The Family Educational Rights and Privacy Act (FERPA) affords students certain rights with respect to their education records. These rights include:
- The right to inspect and review the student's education records within 45 days of the day the University receives a request for access.
Students should submit to the registrar, dean, head of the academic department, or other appropriate official, written requests that identify the record(s) they wish to inspect. The University official will make arrangements for access and notify the student of the time and place where the records may be inspected. If the records are not maintained by the University official to whom the request was submitted, that official shall advise the student of the correct official to whom the request should be addressed.
- The right to request the amendment of the student’s education records that the student believes is inaccurate.
Students may ask the University to amend a record that they believe is inaccurate. They should write the University official responsible for the record, clearly identify the part of the record they want changed, and specify why it is inaccurate.
If the University decides not to amend the record as requested by the student, the University will notify the student of the decision and advise the student of his or her right to a hearing regarding the request for amendment. Additional information regarding the hearing procedures will be provided to the student when notified of the right to a hearing.
- The right to consent to disclosures of personally identifiable information contained in the student's education records, except to the extent that FERPA authorizes disclosure without consent.
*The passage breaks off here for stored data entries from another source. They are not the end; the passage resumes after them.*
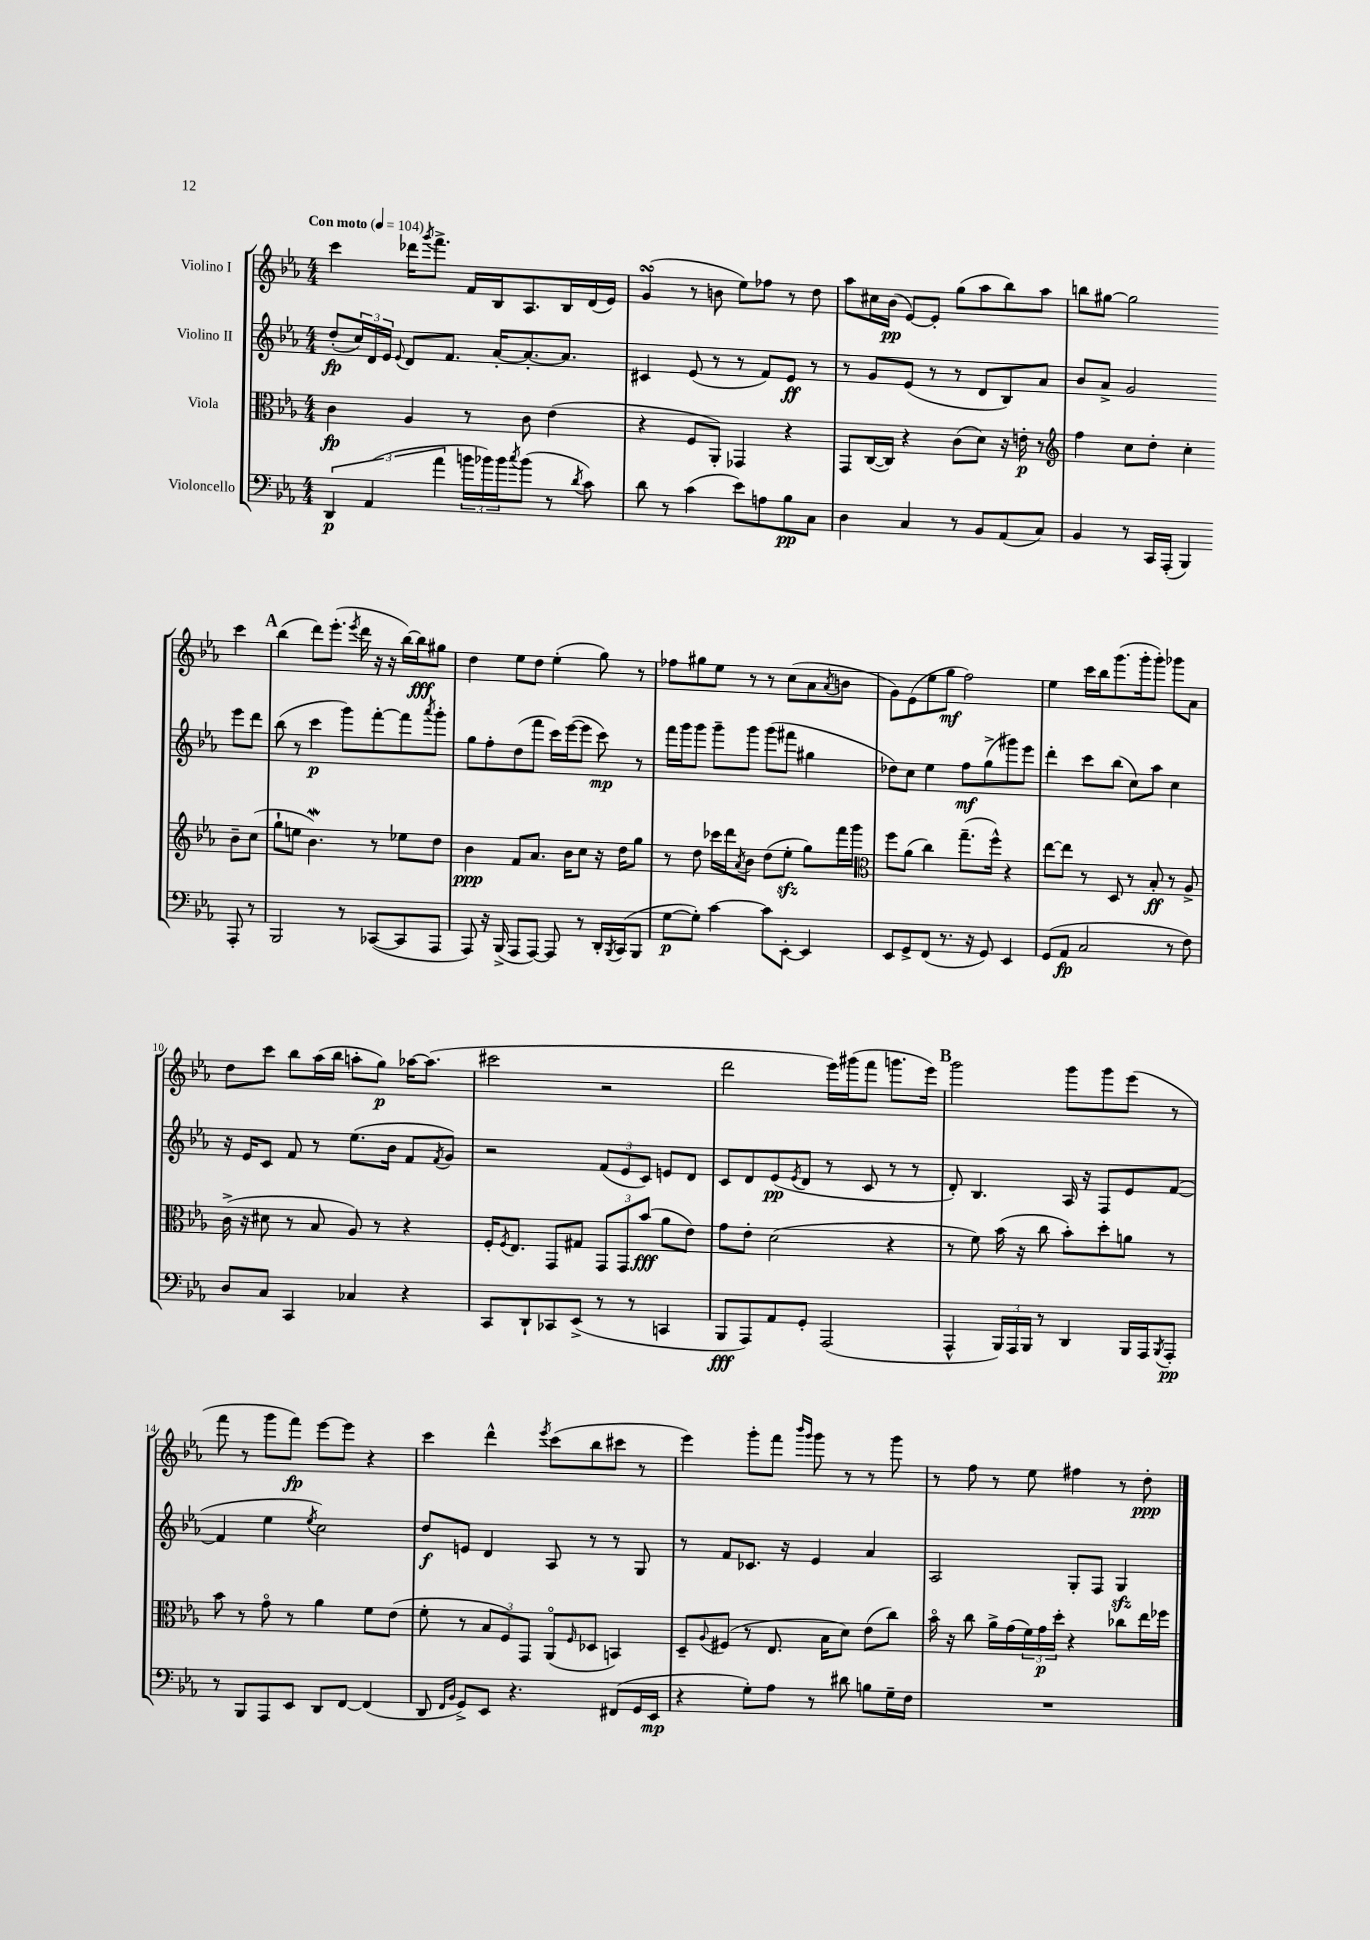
<<
\new StaffGroup <<
\new Staff = "s0" \with { instrumentName = "Violino I" } {
    \clef treble \key ees \major \numericTimeSignature \time 4/4 \tempo "Con moto" 4 = 104
    c'''4 des'''16 \acciaccatura { g'''8 } f'''8.-> f'16 bes16 aes8. bes16 d'16( ees'16) |
    g'4\turn( r8 b'8 ees''8) fes''8 r8 d''8 |
    aes''8 cis''16 bes'16\pp( ees'8~) ees'8-. g''8( aes''8 bes''8) aes''8 |
    b''8 gis''8~ gis''2 c'''4 |
    \mark \markup { \bold "A" } bes''4( d'''8) ees'''8.-.( \acciaccatura { ees'''8 } d'''16 r16 r16 bes''16~) bes''16\fff gis''8 |
    d''4 ees''8 d''8 ees''4-.( g''8) r8 |
    fes''8 gis''8 ees''8 r8 r8 c''8( aes'8 \acciaccatura { aes'8 } b'8 |
    g'8) ees'8( ees''8 g''8\mf f''2) |
    ees''4 c'''16 bes''16 g'''8.( g'''16-. g'''8-.) ges'''8 aes'8 |
    d''8 c'''8 bes''8 aes''16( bes''16 a''8-. g''8\p) aes''16~ aes''8.( |
    cis'''2 r2 |
    d'''2 ees'''16) gis'''16( f'''8 g'''8. ees'''16) |
    \mark \markup { \bold "B" } g'''2 g'''8 g'''8 ees'''8( r8 |
    f'''8 r8 g'''8 f'''8\fp) ees'''8~ ees'''8 r4 |
    c'''4 d'''4-^ \acciaccatura { ees'''8 } c'''8( bes''8 cis'''8 r8 |
    ees'''4) g'''8-. f'''8 \grace { bes'''16 g'''16 } g'''8 r8 r8 g'''8 |
    r8 f''8 r8 ees''8 fis''4 r8 d''8-.\ppp \bar "|." |
}
\new Staff = "s1" \with { instrumentName = "Violino II" } {
    \clef treble \key ees \major \numericTimeSignature \time 4/4
    d''8-.\fp( \tuplet 3/2 { c''16) d'16 ees'16 } \appoggiatura { ees'8 } d'8 f'8. aes'16~-. aes'8.~-. aes'8. |
    cis'4 ees'8( r8 r8 f'8) ees'8\ff r8 |
    r8 g'8 ees'8( r8 r8 d'8 bes8) aes'8 |
    bes'8 aes'8-> g'2 ees'''8 d'''8 |
    \mark \markup { \bold "A" } bes''8( r8 c'''4\p g'''8) f'''8~-. f'''8 \acciaccatura { aes'''8 } g'''8-. |
    g''8 f''8-. d''8( f'''8 c'''16) ees'''16~( ees'''8 c'''8\mp) r8 |
    f'''16 g'''16 g'''8 g'''8-- g'''8 g'''8( fis'''8 gis''4 |
    des''8) c''8 ees''4 f''8\mf g''8->( gis'''8) ees'''8 |
    d'''4-. c'''8 bes''8( c''8) aes''8 c''4 |
    r16 ees'16 c'8 f'8 r8 ees''8.( bes'16 f'8 \acciaccatura { f'8 } g'8) |
    r2 \tuplet 3/2 { f'8( ees'8 c'8) } e'8 d'8 |
    c'8 d'8 ees'8\pp( \acciaccatura { ees'8 } d'8 r8 c'8 r8 r8 |
    \mark \markup { \bold "B" } d'8-.) bes4. aes16 r16 f8 ees'8 f'8~( |
    f'4 ees''4 \acciaccatura { ees''8 } c''2) |
    d''8\f e'8 d'4 aes8 r8 r8 g8 |
    r8 f'8 ces'8. r16 ees'4 aes'4 |
    aes2 g8-. f8 g4\sfz \bar "|." |
}
\new Staff = "s2" \with { instrumentName = "Viola" } {
    \clef alto \key ees \major \numericTimeSignature \time 4/4
    c'4\fp aes4 r8 c'8 ees'4( |
    r4 f8 aes,8-.) ges,4 r4 |
    g,8 c16~( c16) r4 c'8( d'8) r16 e'16-.\p r8 |
    \clef treble f''4 c''8 d''8-. c''4-. bes'8-- c''8( |
    \mark \markup { \bold "A" } g''8-! e''8 bes'4.\mordent) r8 ees''8 d''8 |
    bes'4\ppp f'8 aes'8. bes'16 c''8 r16 d''16 g''8 |
    r8 d''8 ces'''16 d'''16 \acciaccatura { aes'8 } bes'8 d''8( ees''8-.\sfz g''8) f'''16 g'''16 |
    \clef alto f''8 aes'8( c''4) g''8.--( f''16-^) r4 |
    ees''8~ ees''8 r8 d8 r8 bes8-.\ff r8 aes8-> |
    c'16->( r16 dis'8 r8 bes8 aes8) r8 r4 |
    f16-. \acciaccatura { f8 } ees8. g,8 gis8 \tuplet 3/2 { g,8 g,8 bes'8\fff( } aes'8 ees'8) |
    g'8 ees'8-. d'2( r4 |
    \mark \markup { \bold "B" } r8 f'8) bes'16( r16 c''8 bes'8-.) d''8-. a'8 r8 |
    bes'8 r8 g'8\flageolet r8 aes'4 f'8 ees'8( |
    f'8-. r8 \tuplet 3/2 { bes8 f8) g,8 } aes,8\flageolet( \grace { f16 } des8 b,4) |
    d8-- \appoggiatura { aes8 } fis8( r8 ees8. bes16 d'8) ees'8( c''8) |
    bes'16\flageolet r16 c''8 aes'16-> g'16( \tuplet 3/2 { f'16) g'16\p d''16-. } r4 ces''8 ees''16 fes''16 \bar "|." |
}
\new Staff = "s3" \with { instrumentName = "Violoncello" } {
    \clef bass \key ees \major \numericTimeSignature \time 4/4
    \tuplet 3/2 { d,4\p aes,4( aes'4 } \tuplet 3/2 { b'16 bes'16) bes'16 } \acciaccatura { c''8 } bes'8( r8 \acciaccatura { d'8 } c'8) |
    d'8 r8 c'4( ees'8) a8 bes8\pp c8 |
    d4 c4 r8 bes,8 aes,8( c8) |
    bes,4 r8 c,16 aes,,16-.( bes,,4) aes,,8-. r8 |
    \mark \markup { \bold "A" } bes,,2 r8 ces,8~( ces,8 aes,,8 |
    aes,,8) r16 bes,,16->( aes,,8 aes,,8~) aes,,8 r8 d,16-. \acciaccatura { bes,,8 } c,16( bes,,8 |
    g8~\p g8-.) c'4~ c'8 ees,8~-. ees,4 |
    ees,8 g,8-> f,8( r8. r16 g,8) ees,4 |
    g,8( aes,8\fp c2 r8 f8) |
    d8 c8 c,4 ces4 r4 |
    c,8 d,8-! ces,8 ees,8->( r8 r8 c,4 |
    bes,,8\fff aes,,8) aes,8 g,8-. aes,,2( |
    \mark \markup { \bold "B" } aes,,4-^ \tuplet 3/2 { bes,,16) aes,,16 bes,,16 } r8 d,4 bes,,16 aes,,16 \acciaccatura { bes,,8 } aes,,8-.\pp |
    r8 bes,,8 aes,,8 ees,8 d,8 f,8~ f,4( |
    d,8 \grace { f,16 bes,16 } g,8->) ees,8 r4. fis,8( g,16 ees,16\mp |
    r4 g8-.) aes8 r8 dis'8 b8 g16-- f16 |
    R1 \bar "|." |
}
>>
>>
One exception, which permits disclosure without consent, is disclosure to school officials with legitimate educational interests. A school official is a person employed by the University in an administrative, supervisory, academic or research, or support staff position (including law enforcement unit personnel and health staff); a person or company with whom the University has contracted (such as an attorney, auditor, or collection agent); a person serving on the Board of Trustees; or a student serving on an official committee, such as a disciplinary or grievance committee, or assisting another school official in performing his or her tasks.
A school official has a legitimate educational interest if the official needs to review an education record in order to fulfill his or her professional responsibility.
Upon request, the University may disclose education records without consent to officials of another school in which a student seeks or intends to enroll.
- The right to file a complaint with the U.S. Department of Education concerning alleged failures by Bradley University to comply with the requirements of FERPA. The name and address of the Office that administers FERPA is:
Family Policy Compliance Office
U.S. Department of Education
400 Maryland Avenue, SW
Washington, DC 20202-5901
Bradley University Directory Information Public Notice as required by § 99.37 of the regulations.
Bradley University agrees with the intent of the Family Educational Rights and Privacy Act of 1974, and has set forth the procedures for compliance with it.
- The procedures of compliance with the Act will be published in the Schedule of Classes and in the Student Handbook.
- A complete and detailed inventory of educational records maintained by campus offices is on file in the Registrar's Office. The inventory is open to inspection by students upon signed request.
- The following data is considered by Bradley University to be "directory information" and will be released on any student, unless the student signs a request to limit release:
- Student’s full legal name
- Local, permanent address and e-mail
- Telephone listing
- Parent name and address (for news releases only)
- Major field of study
- Dates of attendance
- Class and full-time/part-time status
- Approved candidacy for graduation
- Degrees and awards received
- Most recent educational institution attended
- Participation in officially recognized activities and sports
- Weight and heights of athletic team members
- Birth date (will be validated only when furnished by the inquirer for positive identity of the student)
As of January 3, 2012, the U.S. Department of Education’s FERPA regulations expand the circumstances under which your education records and personally identifiable information (PII) contained in such records—including your Social Security Number, grades, or other private information—may be accessed without your consent. First, the U.S. Comptroller General, the U.S. Attorney General, the U.S. Secretary of Education, or state and local education authorities (“Federal and State Authorities”) may allow access to your records and private information without your consent to any third party designated by a Federal or State Authority to evaluate a federal- or state-supported education program. The evaluation may relate to any program that is “principally engaged in the provision of education,” such as early childhood education and job training, as well as any program that is administered by an education agency or institution. Second, Federal and State Authorities may allow access to your education records and private information without your consent to researchers performing certain types of studies, in certain cases even when we object to or do not request such research. Federal and State Authorities must obtain certain use-restriction and data security promises from the entities that they authorize to receive your personally identifiable or private information, but the Authorities need not maintain direct control over such entities. In addition, in connection with Statewide Longitudinal Data Systems, State Authorities may collect, compile, permanently retain, and share without your consent private information from your education records, and they may track your participation in education and other programs by linking such personally identifiable and private information to other personal information about you that they obtain from other Federal or State data sources, including workforce development, unemployment insurance, child welfare, juvenile justice, military service, and migrant student records systems.